I think it's important to point out in Meringue's case, she is probably MOST likely to have post birth issues like PND etc, if she ends up with a vaginal birth which she has already stated that she absolutely DOES NOT want, and suffers trauma to her perineum as a result. And the chances of that happening are much higher than any of the risks involved in having a c-section (epesiotomy rate of 20.6% in Victoria in 2006 (Australia mother and babies report 2006) & 3rd or 4th degree tear rates of 4-5% (Maternity Services Performance Indicators 2006). So all up a 26% risk and that's not even including 2nd degree tears.

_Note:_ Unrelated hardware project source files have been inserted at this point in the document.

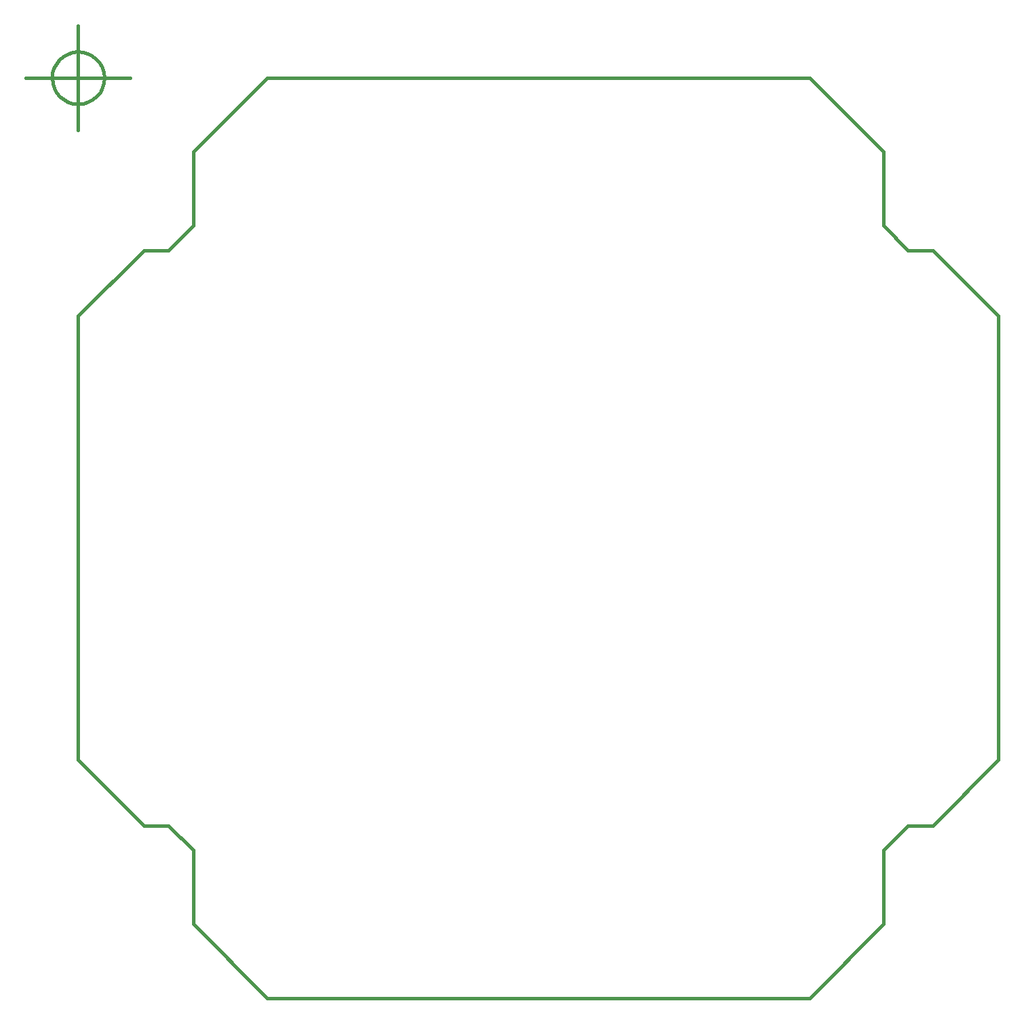
<source format=gbr>
G04 (created by PCBNEW-RS274X (2012-01-19 BZR 3256)-stable) date 11/12/2012 13:12:31*
G01*
G70*
G90*
%MOIN*%
G04 Gerber Fmt 3.4, Leading zero omitted, Abs format*
%FSLAX34Y34*%
G04 APERTURE LIST*
%ADD10C,0.006000*%
%ADD11C,0.015000*%
G04 APERTURE END LIST*
G54D10*
G54D11*
X01250Y00000D02*
X01226Y-00242D01*
X01155Y-00476D01*
X01041Y-00691D01*
X00886Y-00880D01*
X00698Y-01036D01*
X00484Y-01152D01*
X00251Y-01224D01*
X00008Y-01249D01*
X-00234Y-01227D01*
X-00468Y-01158D01*
X-00684Y-01045D01*
X-00874Y-00893D01*
X-01031Y-00706D01*
X-01148Y-00492D01*
X-01222Y-00259D01*
X-01249Y-00017D01*
X-01229Y00225D01*
X-01162Y00460D01*
X-01050Y00677D01*
X-00899Y00868D01*
X-00713Y01026D01*
X-00500Y01145D01*
X-00268Y01220D01*
X-00026Y01249D01*
X00217Y01231D01*
X00452Y01165D01*
X00669Y01055D01*
X00862Y00905D01*
X01021Y00720D01*
X01141Y00508D01*
X01218Y00276D01*
X01249Y00034D01*
X01250Y00000D01*
X-02500Y00000D02*
X02500Y00000D01*
X00000Y02500D02*
X00000Y-02500D01*
X05512Y-03543D02*
X09055Y00000D01*
X05512Y-07087D02*
X05512Y-03543D01*
X04331Y-08268D02*
X05512Y-07087D01*
X03149Y-08268D02*
X04331Y-08268D01*
X00000Y-11417D02*
X03149Y-08268D01*
X00000Y-32677D02*
X00000Y-11417D01*
X03150Y-35827D02*
X00000Y-32677D01*
X04331Y-35827D02*
X03150Y-35827D01*
X05512Y-37008D02*
X04331Y-35827D01*
X05512Y-40551D02*
X05512Y-37008D01*
X09055Y-44094D02*
X05512Y-40551D01*
X35040Y-44094D02*
X09055Y-44094D01*
X38583Y-40551D02*
X35040Y-44094D01*
X38583Y-37007D02*
X38583Y-40551D01*
X39764Y-35826D02*
X38583Y-37007D01*
X40945Y-35826D02*
X39764Y-35826D01*
X44094Y-32677D02*
X40945Y-35826D01*
X44094Y-11417D02*
X44094Y-32677D01*
X40945Y-08268D02*
X44094Y-11417D01*
X39764Y-08268D02*
X40945Y-08268D01*
X38583Y-07087D02*
X39764Y-08268D01*
X38583Y-03543D02*
X38583Y-07087D01*
X35040Y00000D02*
X38583Y-03543D01*
X09055Y00000D02*
X35040Y00000D01*
M02*

</source>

I think it's also important to point out that yes, the relative risks of maternal & infant morbidity and mortality are higher in c-section versus vaginal birth. However, the absolute risk of major morbidity or mortality is still quite low (eg. VB MMR is 2.1/100,000 vs ECS MMR 5.9/100,000 - CMAJ • March 2, 2004; 170 (5), and neonatal respiratory distress in VB = 8/1000 vs CS = 16/1000 - American Journal of Obstetrics and Gynecology (2006) 195, 1538–43).
And in Meringue's case, physical trauma by way of natural birth (quite common) is something she especially wants to avoid. Obviously this risk is weighing heavier in her assessment of risk. And fair enough! It's her perineum! No amount of dealing with fear of birthing will guarantee her an in-tact perineum. She's looked at the stats and weighed it all up and has made an informed decision.
For some women, simply facing their fears isn't always the answer. We do not and cannot presume to know the reasons behind the fear. Sometimes the birthing mother isn't in a position to persue counselling. Sometimes there isn't enough time. Sometimes people aren't ready. Sometimes the issues are too deep and it will take a lot longer than 6 months. Sometimes people just don't want to or can't. Sometimes, even after the fear is faced, the mother is left still wanting a c/section. And at the end of the day, it is up to the mother. It is her body and her choice. For healthy outcomes, mothers need support to have the birth they need.